The development of heart valve prostheses has dramatically changed the care of patients with valvular heart disease. A great deal of progress has been made during the past 30 years in the design and development of materials for mechanical valves and in the preparation and design of biologic tissue valves in an attempt to fulfill the requirements of an ideal prosthesis: adequate flow characteristics, durability, biocompatibility, resistance to thrombosis, ease of insertion, and silence. Numerous prosthetic valves have achieved clinical acceptance at one time or another. The variety of available prostheses attests to the inability of any single existing design to fulfill the requirements of an ideal prosthesis. The valve substitutes in use today function remarkably well, but each type of prosthesis has some disadvantages. The characteristics of the valve substitute often dictate the selection of one prosthesis in preference to others in a particular patient. The prosthetic valve designs available today are of two major types, mechanical and tissue valves. The mechanical prostheses include the caged-ball, tilting-disc, and bileaflet valves. Tissue valves include porcine and pericardial valves. In addition, allografts (aortic homografts) and autografts (pulmonic valve) are available for aortic valve replacement.

Numerous new valves have been introduced and many older models have been modified repeatedly in an attempt to reduce the incidence of complications. Some of the new valves as well as some of the modifications to older models have resulted in improved performance. Not all modifications or new valves have been improvements, however; some changes associated with improvements in one aspect of valve performance have simultaneously had a negative impact in another area. Some of the problems associated with new valves have not been discovered until large numbers of these prostheses have been implanted in patients.
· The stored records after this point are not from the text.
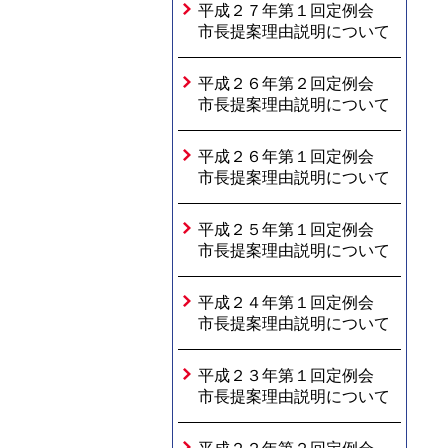
平成２７年第１回定例会
市長提案理由説明について
平成２６年第２回定例会
市長提案理由説明について
平成２６年第１回定例会
市長提案理由説明について
平成２５年第１回定例会
市長提案理由説明について
平成２４年第１回定例会
市長提案理由説明について
平成２３年第１回定例会
市長提案理由説明について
The rigorous evaluation demanded by the Food and Drug Administration (FDA) from the manufacturers of new valves is an attempt to decrease the chance of this occurring in the future. It is unlikely that a major revolution in valve design will occur; a slow evolution in valve design is much more likely.
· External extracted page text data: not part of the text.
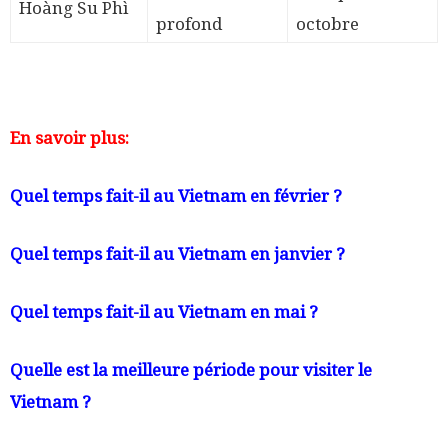
Hoàng Su Phì
profond
octobre
En savoir plus:
Quel temps fait-il au Vietnam en février
?
Quel temps fait-il au Vietnam en janvier
?
Quel temps fait-il au Vietnam en mai
?
Quelle est la
meilleure période pour visiter le
Vietnam
?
Although hundreds of thousands of heart valves have been implanted (> 50,000 are implanted annually in the United States alone), information on valve performance is not conclusive because only a small percentage of this experience has been compiled and reported, prospectively or retrospectively. A comprehensive review of the literature permits only some general statements to be made. This article reviews the characteristics of the most commonly used valve prostheses and concludes with guidelines for the selection of a prosthesis for an individual patient.